H&M sees rising Asian wages squeezing profit margins

Looking at buying garments from Africa

STOCKHOLM (Reuters) — A drive to increase wages for Asian clothing workers is likely to hit profit margins at world no.2 fashion retailer Hennes & Mauritz (H&M) as weak consumer demand and stiff competition make it hard to pass on the cost to shoppers, it said on Thursday.

The Swedish group issued its warning after missing first-quarter profit forecasts, due in part to investments aimed at catching up with rivals in fast-growing online fashion sales.

Asian factories, which churn out the bulk of clothes for the world's budget fashion market, have come under international pressure to improve wages and working conditions following a string of accidents, including the collapse of a Bangladeshi factory last year that killed more than 1,100 people.

Late last year, factory owners in Bangladesh agreed to a minimum wage of $68 a month, up from $38.

Hennes & Mauritz, which buys about 80 per cent of its stock from Asia and is one of the biggest customers of Bangladeshi garment factories, said rising wages in that country and elsewhere were likely to hit profit margins.

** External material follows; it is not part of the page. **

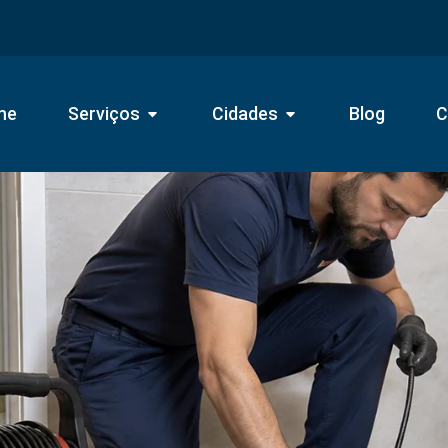
me
Serviços
Cidades
Blog
C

"For purchases made now, wage increases in Bangladesh, Cambodia and China have a negative effect because we are not charging our customers higher prices," chief executive Karl-Johan Persson told Reuters. "That will affect gross margins negatively, all else equal, ahead."

H&M, which says it supports paying clothing workers a living wage and has criticised governments for moving too slowly, has recently been exploring options to buy garments from Africa.

But it is likely to remain heavily exposed to Asia for the time being — moreso than bigger Spanish rival Inditex which sources a greater proportion of products closer to home.

At 1205 GMT, H&M shares were down 4.1 per cent at 277.90 Swedish crowns, one of the biggest falls by a European blue-chip stock.

Missing expectations

Both H&M and Inditex weathered the recent economic downturn in Europe better than many clothing firms, thanks to their focus on fast-changing fashions at affordable prices.

But competition has picked up, with discount rivals such as Britain's Primark and U.S. group Forever 21 expanding across Europe and online firms such as ASOS grabbing market share, making it harder to pass on any extra costs.

H&M said pretax profit rose eight per cent to 3.5 billion Swedish crowns ($542 million) in the three months ended Feb. 28, below even the lowest estimate in a Reuters poll of analysts.

This was partly due to investments in IT and online — where H&M went live in France this month — as it tries to recover from a slow start in growing Internet sales.

Inditex, which owns the Zara chain, last week reported solid annual results, helped by online sales and its greater exposure than H&M to emerging markets.

Some analysts were disappointed by the 12 per cent rise in H&M's quarterly sales at local currencies, which continued at rate level in March, and were concerned higher-than-expected stock levels could lead it to cut prices in the months ahead.

"While part of this miss can be attributed to long-term investments, we believe it is also indicative of weak like-for-like sales performance and price investment, as the company tries to compete in the fast-growing and increasingly populous value apparel world," Bernstein analysts said of the results.

"Sales performance does not seem to have improved in March, and the comps (comparative figures from last year) only get more difficult in April and May. Furthermore, the high inventory levels suggest H&M may see further margin pressure from increased levels of markdown."

Margin pressure

H&M's Persson said trading conditions remained difficult.

"Many still face a difficult economic situation in many parts of Europe, even if it looks a bit brighter in places such as Spain, Italy and Greece," he said. "Then, you have places such as the U.S., where it has been very cold and also a bit challenging economically."

H&M's first-quarter gross profit margin fell to 54.9 per cent from 55.2 per cent the same time a year earlier and against a forecast for 55.3 per cent. Inditex managed to keep gross margin flat in the three months to end January at 57.9 per cent.

H&M, which has almost 3,200 stores, about half that of Inditex, is targeting Australia, the Philippines and India as new markets this year and plans to roll out online services in Spain, Italy and China.

It is also responding to competition by broadening its product offering and rolling out new mid-market brands such as COS and & Other Stories, which it said will open stores in several new countries this year, including the United States.

The group also said it would roll out its well-received new sports line to more stores and countries.